How can I get accuracy metrics when training?
Hello! Thank you for sharing this awesome model!
I am trying to fine-tune CLIP model to my own dataset. It seems many people talked about the accuracy when they evaluated their model performance, but I could only get loss to evaluate my model performance. Is there any reference code I can refer to for getting accuracy?
Thanks!
"accuracy" during training probably meant the proportion of the training examples that had correctly predicted the contrastive label, e.g.:
contrastive_label = torch.arange(batch_size)
image_loss = cross_entropy(image_logits, contrastive_label)

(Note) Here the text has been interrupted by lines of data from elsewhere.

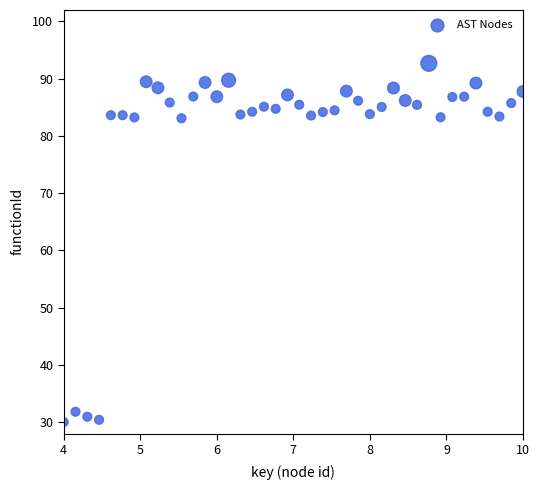

What is the range of Y values (max minus min)?

62.7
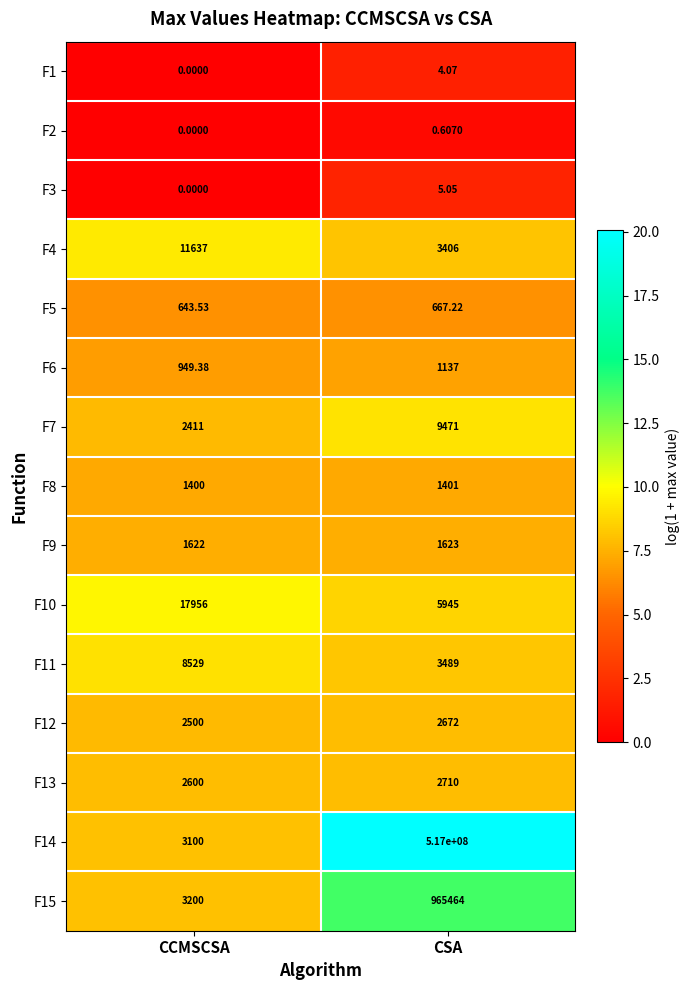

Where is F3 nearest to the value 2?

CCMSCSA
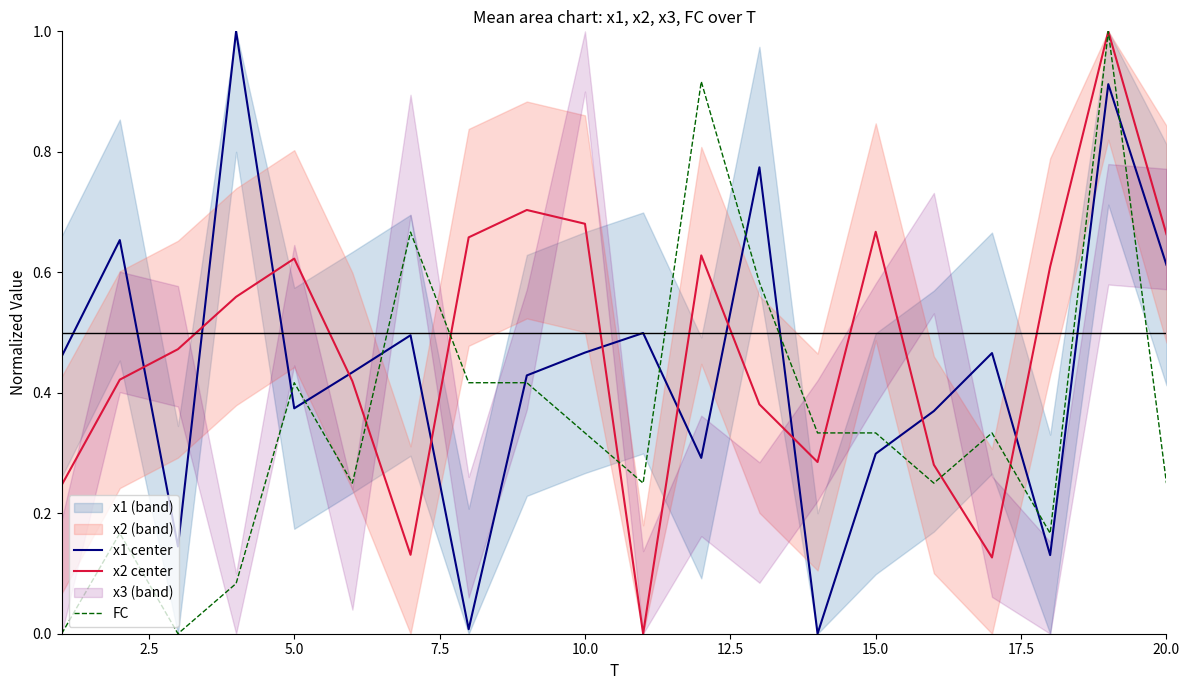

What is the value of the x2_center point at the 16th from the left?

0.3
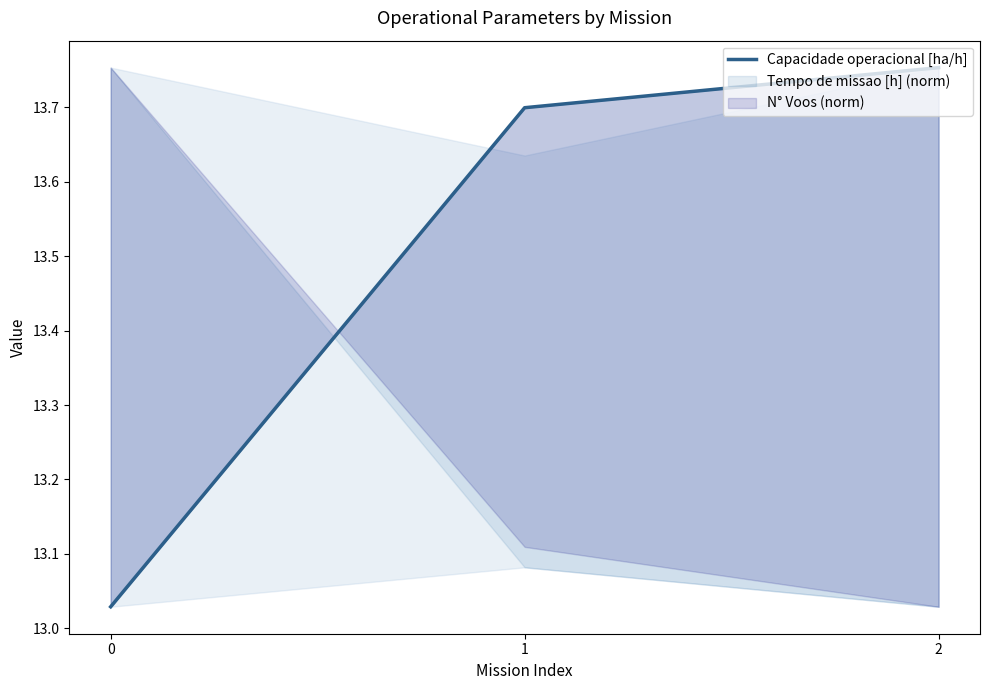

What is the greatest value displayed?

13.8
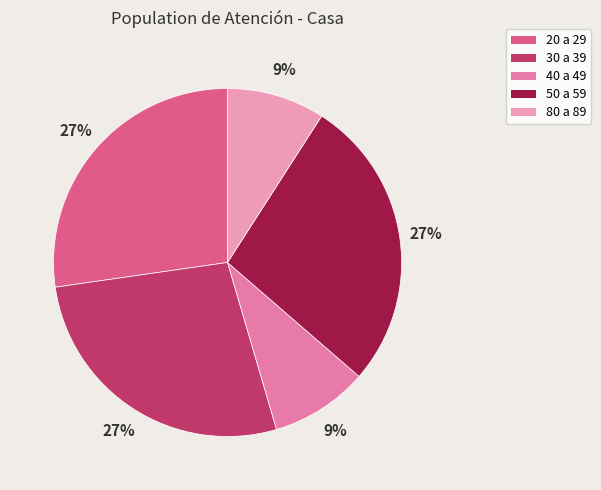

How many segments does this pie chart have?

5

text_loss = cross_entropy(text_logits, contrastive_label)
image_acc = (image_logits.argmax(dim=-1) == contrastive_label).float()
text_acc = (text_logits.argmax(dim=-1) == contrastive_label).float()
"accuracy" during training probably meant the proportion of the training examples that had correctly predicted the contrastive label, e.g.:
contrastive_label = torch.arange(batch_size) image_loss = cross_entropy(image_logits, contrastive_label) text_loss = cross_entropy(text_logits, contrastive_label) image_acc = (image_logits.argmax(dim=-1) == contrastive_label).float() text_acc = (text_logits.argmax(dim=-1) == contrastive_label).float()
@jongwook hello! during fine-tune the model on my own dataset with the format of image-caption, if i should use 'image_acc = (image_logits.argmax(dim=-1) == contrastive_label).float()' directly?